L’autre facteur décisif fut l’argent. La rumeur courut à l’époque que César avait arrosé les tribus de tant de pièces qu’il avait fallu les transporter avec des brouettes. Où avait-il pu en trouver autant ? Tout le monde disait que la source devait être Crassus. Mais même Crassus aurait sans doute regimbé devant les vingt millions — vingt millions ! — que César avait, selon la rumeur, distribués aux agents de corruption. Quelle que fût la vérité, lorsque le scrutin eut lieu, aux Ides de mars, César devait savoir qu’une défaite aurait signifié pour lui la ruine. Il n’aurait jamais pu rembourser une telle somme si sa carrière avait été entravée. Il ne lui serait plus resté que l’humiliation, la disgrâce, l’exil et peut-être même le suicide. C’est pourquoi je suis plutôt enclin à croire l’anecdote célèbre selon laquelle, au matin du vote, avant de quitter sa petite maison de Subura pour se rendre sur le Champ de Mars, il embrassa sa mère en la prévenant que soit il reviendrait en souverain pontife, soit il ne reviendrait jamais.
Le scrutin dura presque toute la journée et, suivant l’ironie du sort qui est si souvent le lot en politique, il échut à Cicéron, de nouveau magistrat en exercice puisqu’on était en mars, d’annoncer le résultat. Le soleil tout juste printanier venait de sombrer derrière le Janicule, et le ciel était strié de lignes horizontales écarlates, vermeilles et violacées, évocatrices de sang traversant un pansement.

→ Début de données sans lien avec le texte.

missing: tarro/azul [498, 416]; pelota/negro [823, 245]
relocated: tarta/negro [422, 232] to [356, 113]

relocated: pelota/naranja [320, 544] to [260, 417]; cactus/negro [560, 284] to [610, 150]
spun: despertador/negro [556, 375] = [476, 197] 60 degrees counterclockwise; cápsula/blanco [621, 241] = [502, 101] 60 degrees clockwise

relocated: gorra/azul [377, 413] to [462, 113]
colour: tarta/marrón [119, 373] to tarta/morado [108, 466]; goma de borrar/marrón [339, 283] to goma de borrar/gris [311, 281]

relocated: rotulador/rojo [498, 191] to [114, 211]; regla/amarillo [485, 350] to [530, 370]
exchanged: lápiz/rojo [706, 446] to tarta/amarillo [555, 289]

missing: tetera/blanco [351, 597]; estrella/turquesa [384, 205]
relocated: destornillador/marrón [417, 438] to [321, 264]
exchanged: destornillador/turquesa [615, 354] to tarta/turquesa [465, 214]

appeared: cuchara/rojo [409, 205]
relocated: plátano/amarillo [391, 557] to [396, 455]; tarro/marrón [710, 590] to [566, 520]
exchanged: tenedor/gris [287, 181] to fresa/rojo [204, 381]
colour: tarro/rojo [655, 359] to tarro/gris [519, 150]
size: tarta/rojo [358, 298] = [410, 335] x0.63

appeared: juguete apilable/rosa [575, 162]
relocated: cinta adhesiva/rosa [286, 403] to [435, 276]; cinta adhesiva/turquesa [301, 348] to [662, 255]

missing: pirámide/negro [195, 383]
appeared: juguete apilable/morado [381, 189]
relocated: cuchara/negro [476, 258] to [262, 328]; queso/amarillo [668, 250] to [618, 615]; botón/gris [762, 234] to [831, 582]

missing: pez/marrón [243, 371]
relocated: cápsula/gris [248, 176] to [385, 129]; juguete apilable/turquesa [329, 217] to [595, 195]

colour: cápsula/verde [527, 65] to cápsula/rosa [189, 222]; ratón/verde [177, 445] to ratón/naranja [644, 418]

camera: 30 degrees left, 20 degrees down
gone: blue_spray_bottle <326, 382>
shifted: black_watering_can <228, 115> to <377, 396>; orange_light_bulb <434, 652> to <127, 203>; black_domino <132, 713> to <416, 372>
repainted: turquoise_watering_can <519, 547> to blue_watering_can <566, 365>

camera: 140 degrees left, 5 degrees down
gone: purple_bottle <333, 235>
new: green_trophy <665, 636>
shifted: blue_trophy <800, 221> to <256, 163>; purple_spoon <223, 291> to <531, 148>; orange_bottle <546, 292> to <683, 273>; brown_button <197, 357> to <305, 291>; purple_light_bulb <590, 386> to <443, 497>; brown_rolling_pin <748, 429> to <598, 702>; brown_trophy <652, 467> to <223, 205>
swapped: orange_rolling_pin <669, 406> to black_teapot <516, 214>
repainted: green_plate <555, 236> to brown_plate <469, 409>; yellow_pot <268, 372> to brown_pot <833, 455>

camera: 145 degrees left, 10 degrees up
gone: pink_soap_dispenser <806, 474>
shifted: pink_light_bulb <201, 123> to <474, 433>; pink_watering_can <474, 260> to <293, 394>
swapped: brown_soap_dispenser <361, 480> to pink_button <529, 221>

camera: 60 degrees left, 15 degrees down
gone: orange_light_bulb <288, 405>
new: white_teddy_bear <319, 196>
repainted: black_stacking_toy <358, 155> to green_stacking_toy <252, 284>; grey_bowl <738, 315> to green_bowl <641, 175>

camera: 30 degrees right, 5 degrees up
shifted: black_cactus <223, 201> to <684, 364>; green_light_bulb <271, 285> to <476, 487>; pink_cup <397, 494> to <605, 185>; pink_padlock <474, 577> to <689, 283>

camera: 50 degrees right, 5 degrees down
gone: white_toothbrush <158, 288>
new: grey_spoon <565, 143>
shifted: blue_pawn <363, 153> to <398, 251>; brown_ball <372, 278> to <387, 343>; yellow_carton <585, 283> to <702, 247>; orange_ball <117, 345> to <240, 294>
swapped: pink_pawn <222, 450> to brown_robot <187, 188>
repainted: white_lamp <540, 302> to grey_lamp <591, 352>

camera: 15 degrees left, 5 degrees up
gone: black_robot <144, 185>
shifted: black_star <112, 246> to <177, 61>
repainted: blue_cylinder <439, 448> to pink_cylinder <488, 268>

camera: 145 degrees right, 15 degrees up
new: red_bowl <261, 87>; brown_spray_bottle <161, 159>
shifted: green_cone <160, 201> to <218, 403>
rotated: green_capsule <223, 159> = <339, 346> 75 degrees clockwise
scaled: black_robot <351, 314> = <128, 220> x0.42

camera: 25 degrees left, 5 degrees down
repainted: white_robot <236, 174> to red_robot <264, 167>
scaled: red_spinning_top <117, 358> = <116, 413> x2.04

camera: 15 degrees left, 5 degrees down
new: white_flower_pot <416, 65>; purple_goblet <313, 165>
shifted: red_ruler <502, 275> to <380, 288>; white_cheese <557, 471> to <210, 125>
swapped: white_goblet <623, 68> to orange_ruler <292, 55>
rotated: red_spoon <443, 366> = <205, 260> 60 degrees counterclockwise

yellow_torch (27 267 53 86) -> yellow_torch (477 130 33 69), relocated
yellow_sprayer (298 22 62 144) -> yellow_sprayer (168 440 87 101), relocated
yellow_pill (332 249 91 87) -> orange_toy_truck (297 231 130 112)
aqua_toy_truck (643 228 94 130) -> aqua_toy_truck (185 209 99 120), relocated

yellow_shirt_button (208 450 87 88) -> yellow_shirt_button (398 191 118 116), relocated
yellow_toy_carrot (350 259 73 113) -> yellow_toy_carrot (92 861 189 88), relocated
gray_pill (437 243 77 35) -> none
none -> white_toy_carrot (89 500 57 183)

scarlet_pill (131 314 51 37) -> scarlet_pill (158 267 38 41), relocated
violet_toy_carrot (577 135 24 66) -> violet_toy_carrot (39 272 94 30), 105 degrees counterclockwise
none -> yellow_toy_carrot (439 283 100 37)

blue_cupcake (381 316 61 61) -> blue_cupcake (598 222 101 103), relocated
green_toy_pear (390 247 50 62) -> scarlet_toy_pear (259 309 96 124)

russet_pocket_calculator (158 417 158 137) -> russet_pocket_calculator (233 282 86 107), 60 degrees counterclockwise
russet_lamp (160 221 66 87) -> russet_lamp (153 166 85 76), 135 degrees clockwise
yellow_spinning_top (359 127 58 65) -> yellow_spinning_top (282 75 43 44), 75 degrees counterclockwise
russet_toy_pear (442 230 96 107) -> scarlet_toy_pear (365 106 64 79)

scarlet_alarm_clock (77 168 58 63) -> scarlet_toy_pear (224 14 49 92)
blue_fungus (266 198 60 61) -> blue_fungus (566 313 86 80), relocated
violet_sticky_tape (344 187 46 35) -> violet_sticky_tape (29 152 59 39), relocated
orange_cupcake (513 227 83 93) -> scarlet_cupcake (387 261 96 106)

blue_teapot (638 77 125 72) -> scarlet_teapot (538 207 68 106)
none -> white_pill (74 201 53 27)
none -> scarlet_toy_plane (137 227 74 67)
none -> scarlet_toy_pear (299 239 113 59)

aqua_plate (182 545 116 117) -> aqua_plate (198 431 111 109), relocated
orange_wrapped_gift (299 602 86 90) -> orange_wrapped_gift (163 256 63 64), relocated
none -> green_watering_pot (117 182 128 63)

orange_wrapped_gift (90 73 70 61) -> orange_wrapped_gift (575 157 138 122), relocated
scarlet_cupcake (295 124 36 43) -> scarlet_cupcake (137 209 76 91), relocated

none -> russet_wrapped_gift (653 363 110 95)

Cicéron débita les résultats d’une voix monocorde. Sur les dix-sept tribus chargées de voter, Isauricus en avait remporté quatre, Catulus six, et César avait été soutenu par les sept restantes. L’élection aurait difficilement pu être plus serrée. Tandis que Cicéron descendait de l’estrade, visiblement écœuré, le vainqueur rejeta la tête en arrière et leva les bras vers le ciel. Il paraissait presque ivre de bonheur — et il pouvait l’être, car il savait qu’il serait désormais souverain pontife à vie, avec une superbe demeure sur la via Sacra et une participation aux conseils les plus privés de l’État. D’après moi, tout ce qui arriva par la suite à César prit réellement naissance dans cette victoire ahurissante. Cet investissement dément de vingt millions de sesterces se révéla en fait la meilleure affaire de l’Histoire : il lui rapporterait le monde.